— start of EXERCISE INPUTS —

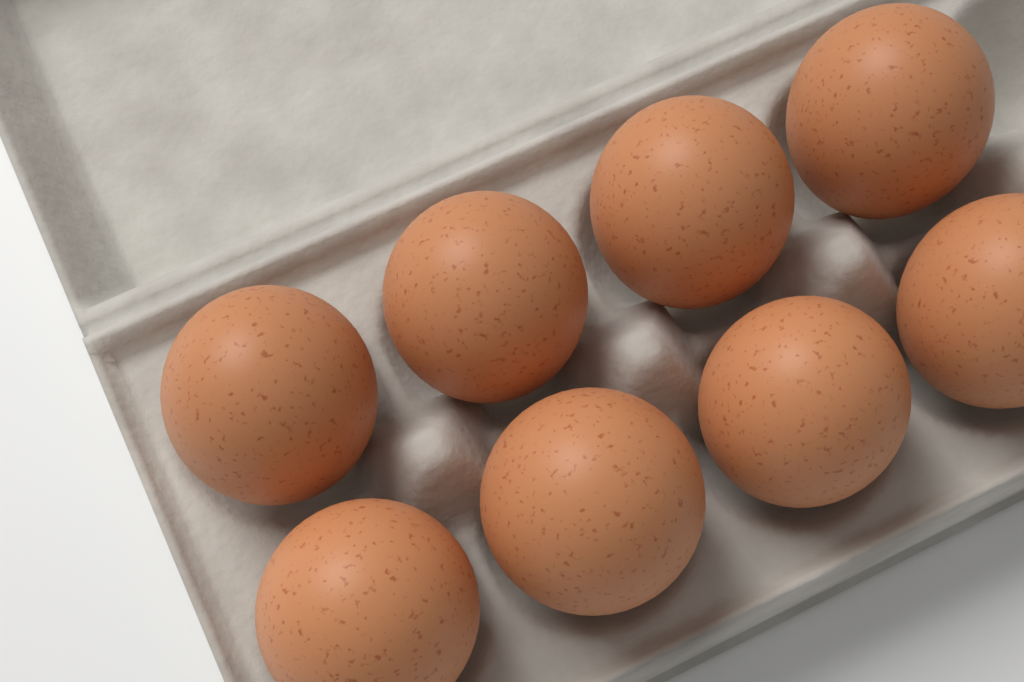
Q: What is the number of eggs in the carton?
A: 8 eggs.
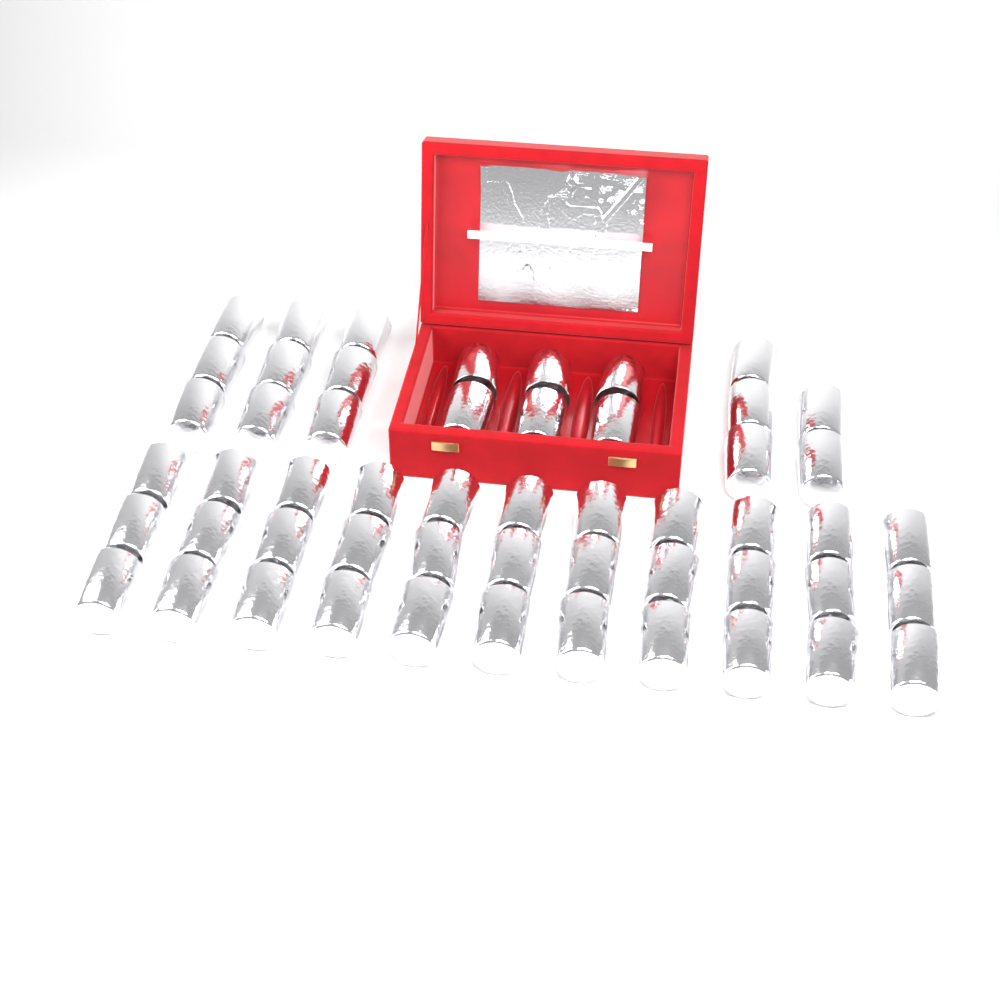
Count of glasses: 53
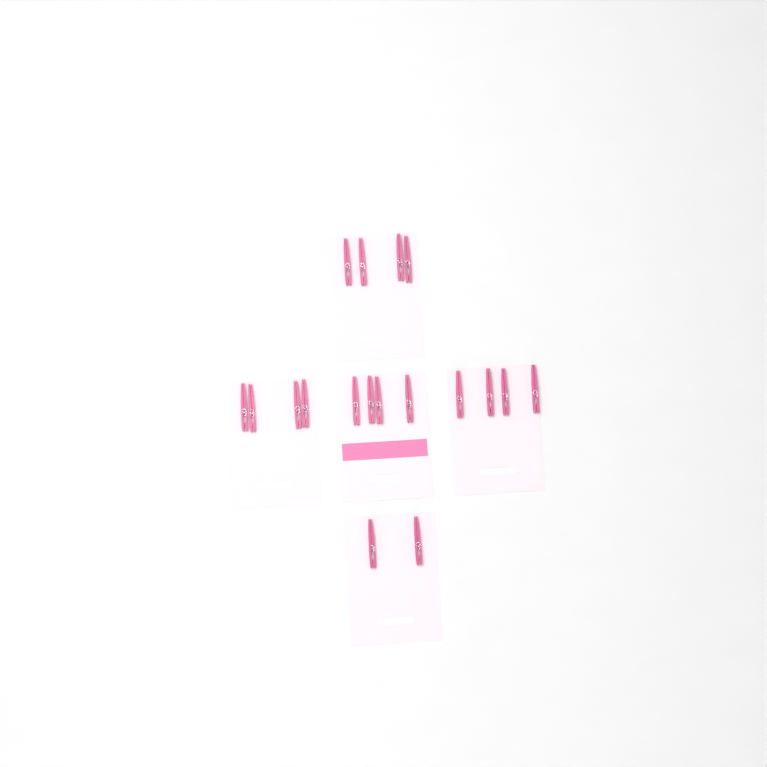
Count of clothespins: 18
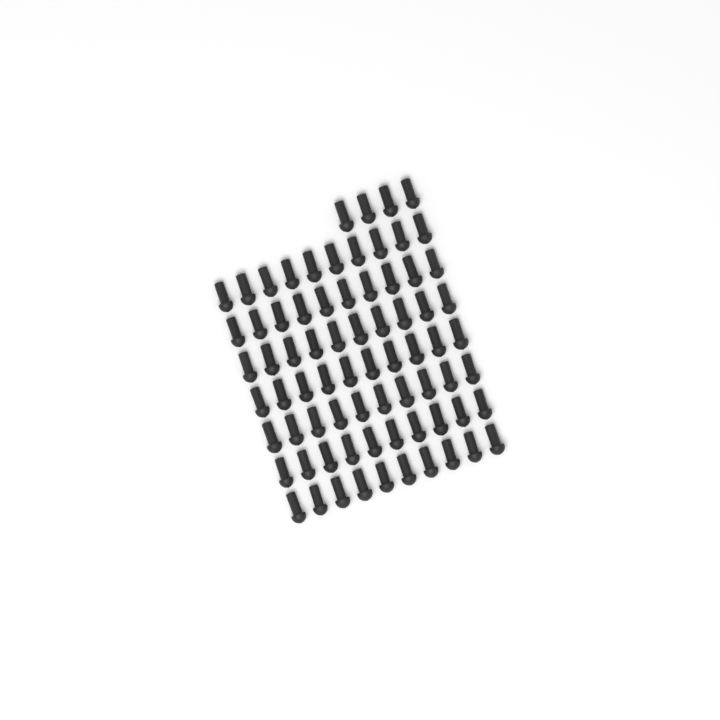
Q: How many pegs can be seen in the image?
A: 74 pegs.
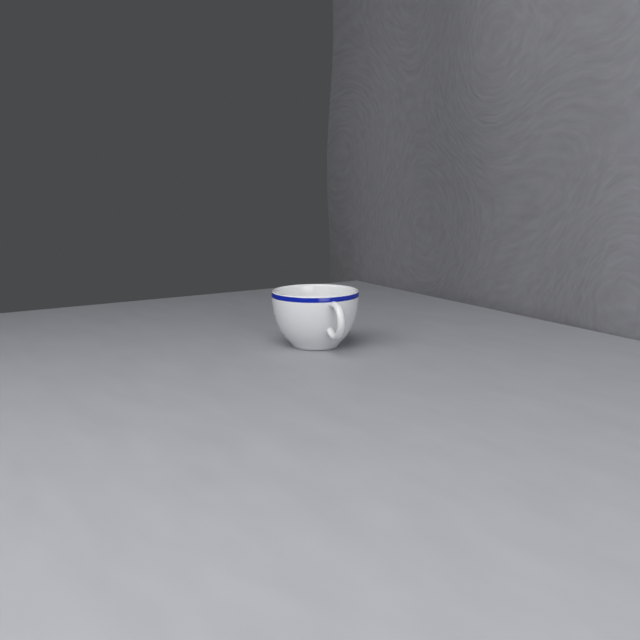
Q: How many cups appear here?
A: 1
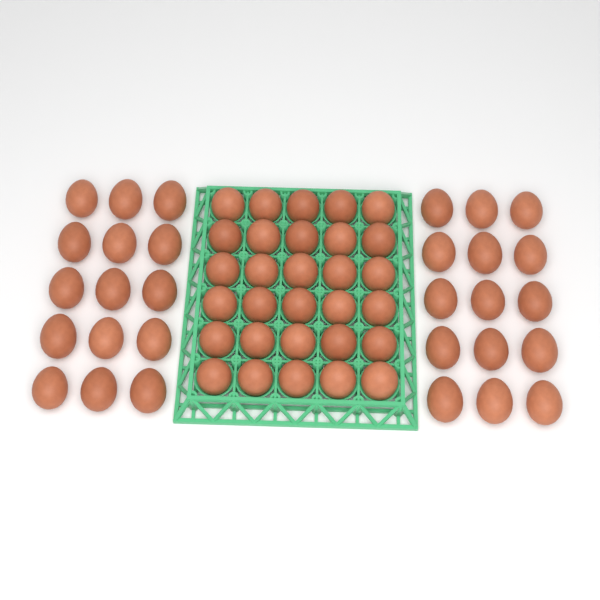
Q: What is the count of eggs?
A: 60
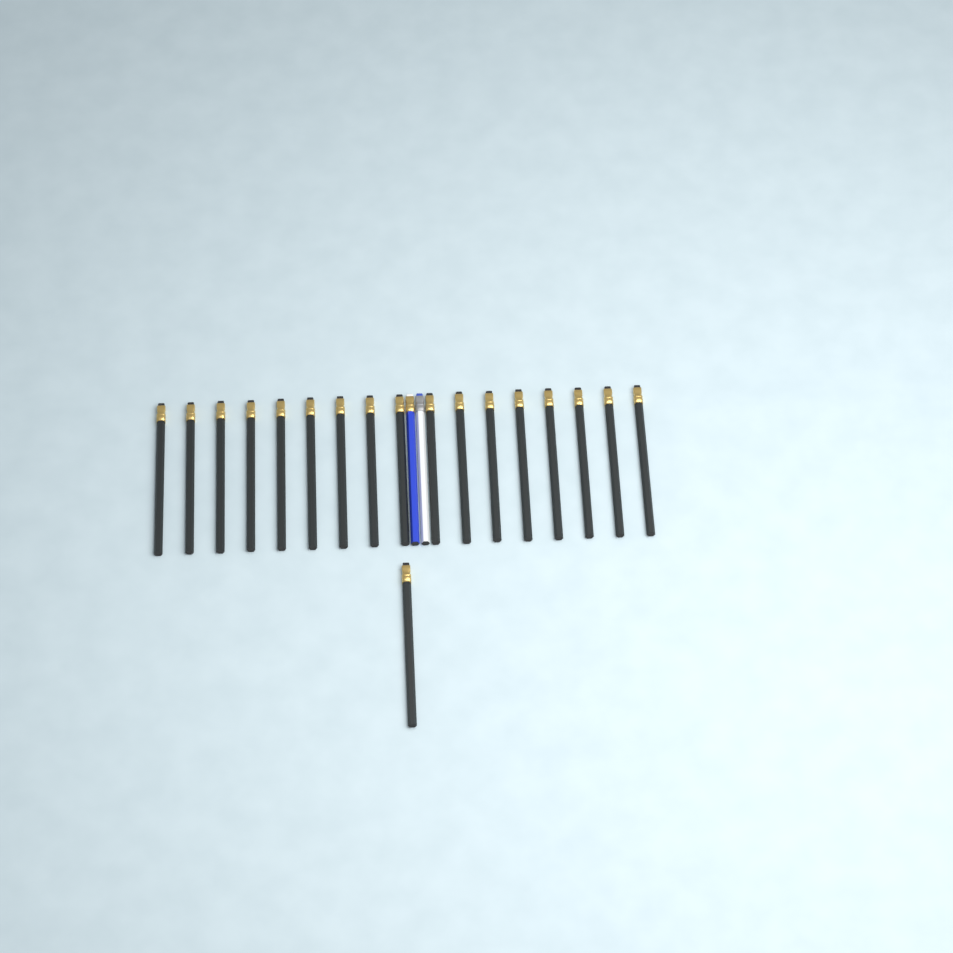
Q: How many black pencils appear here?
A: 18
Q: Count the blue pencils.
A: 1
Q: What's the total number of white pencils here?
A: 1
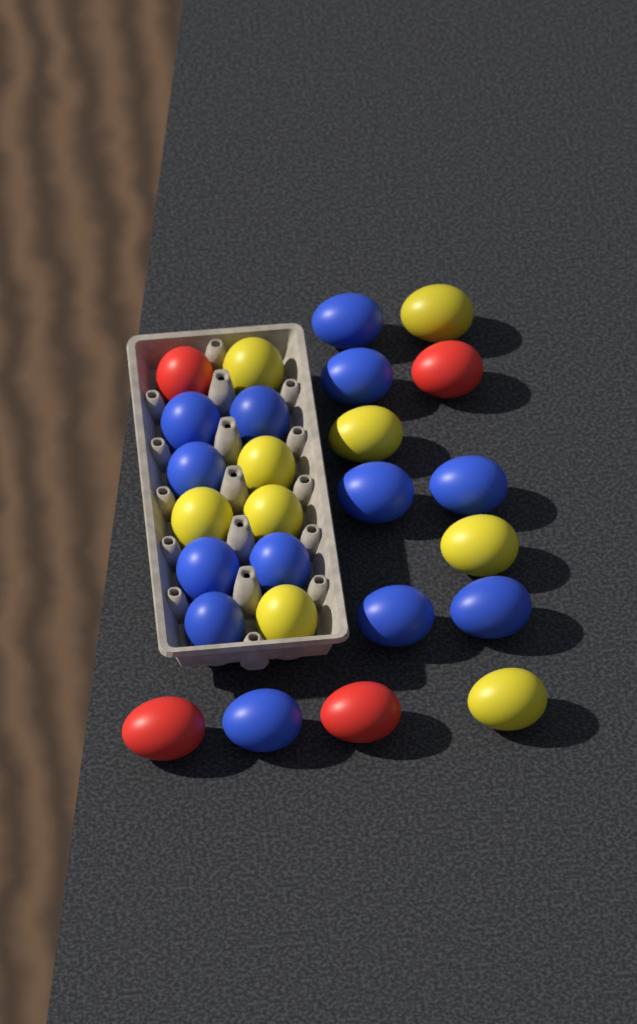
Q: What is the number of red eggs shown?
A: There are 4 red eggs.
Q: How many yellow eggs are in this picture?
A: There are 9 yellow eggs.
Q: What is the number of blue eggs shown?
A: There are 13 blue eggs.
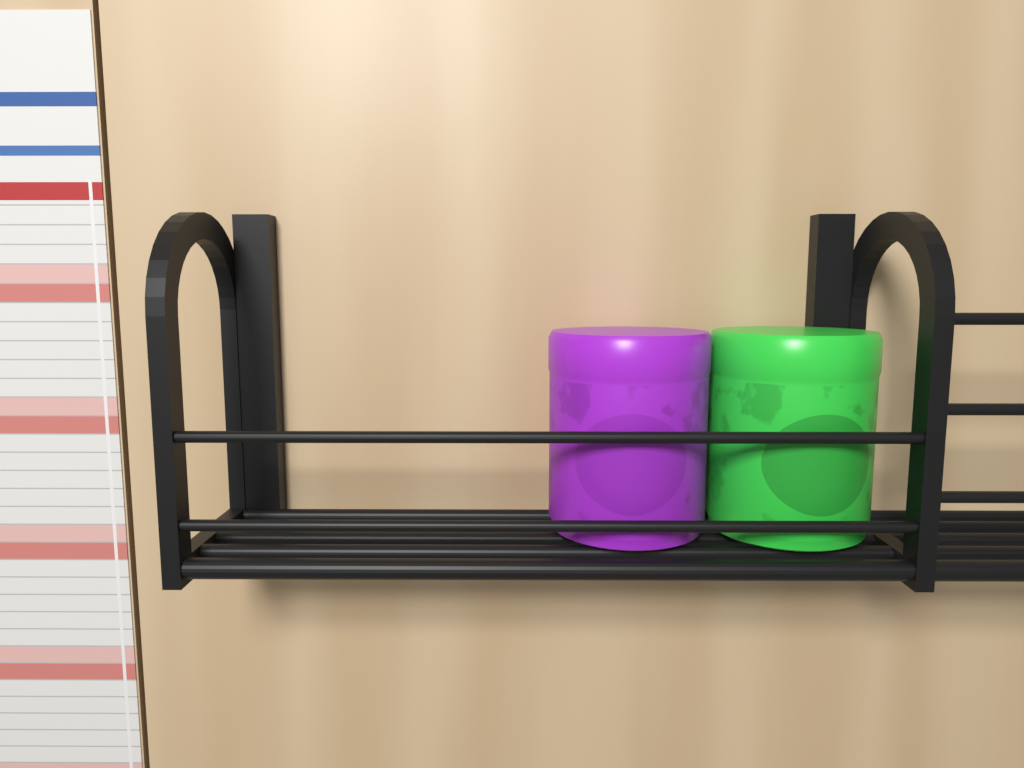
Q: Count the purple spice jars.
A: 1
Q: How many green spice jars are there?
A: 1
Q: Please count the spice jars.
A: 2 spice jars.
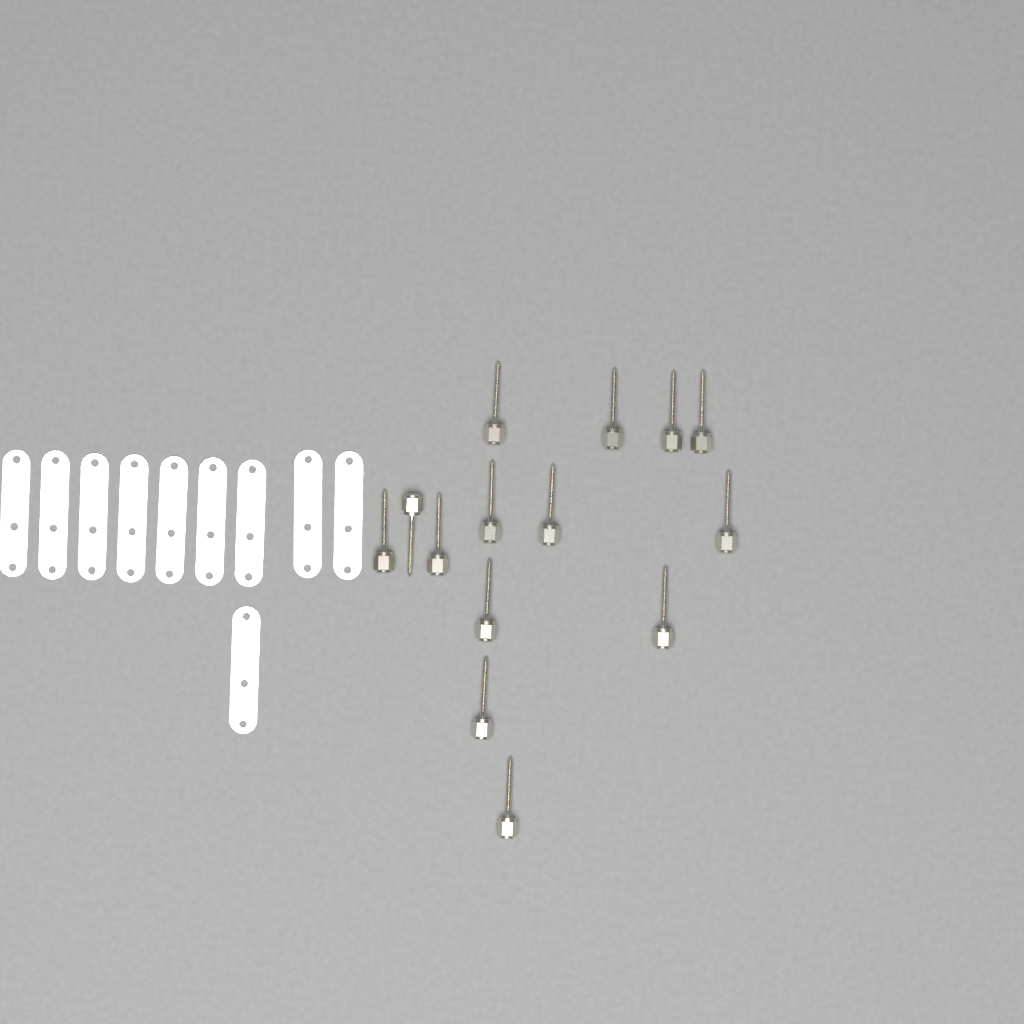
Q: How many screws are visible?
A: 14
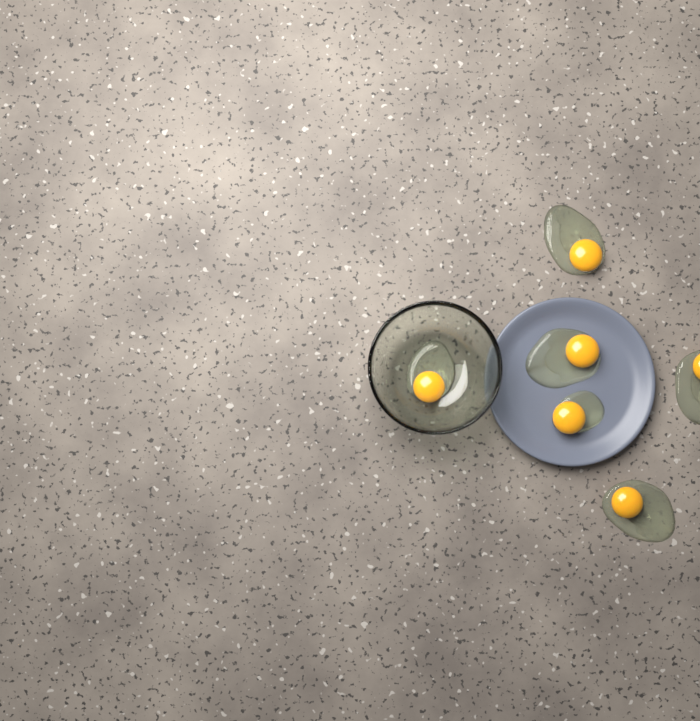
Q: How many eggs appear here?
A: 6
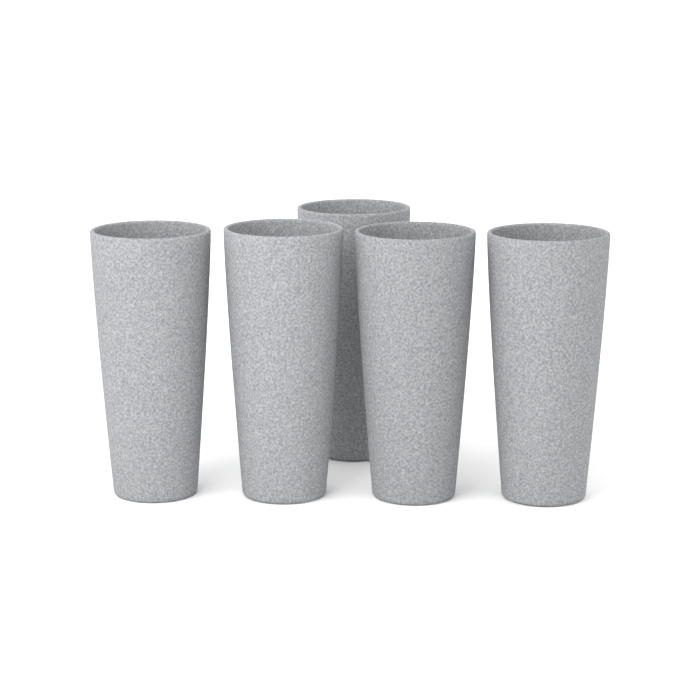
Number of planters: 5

— end of EXERCISE INPUTS —

OBJECTIVE –
Swap "pencils" for "crayons" everywhere in the data above, changing nothing else, and give the data back without the pictures.

OUTPUT OF THE EXERCISE –
Q: What is the number of eggs in the carton?
A: 8 eggs.
Count of glasses: 53
Count of clothespins: 18
Q: How many pegs can be seen in the image?
A: 74 pegs.
Q: How many cups appear here?
A: 1
Q: What is the count of eggs?
A: 60
Q: How many black crayons appear here?
A: 18
Q: Count the blue crayons.
A: 1
Q: What's the total number of white crayons here?
A: 1
Q: What is the number of red eggs shown?
A: There are 4 red eggs.
Q: How many yellow eggs are in this picture?
A: There are 9 yellow eggs.
Q: What is the number of blue eggs shown?
A: There are 13 blue eggs.
Q: Count the purple spice jars.
A: 1
Q: How many green spice jars are there?
A: 1
Q: Please count the spice jars.
A: 2 spice jars.
Q: How many screws are visible?
A: 14
Q: How many eggs appear here?
A: 6
Number of planters: 5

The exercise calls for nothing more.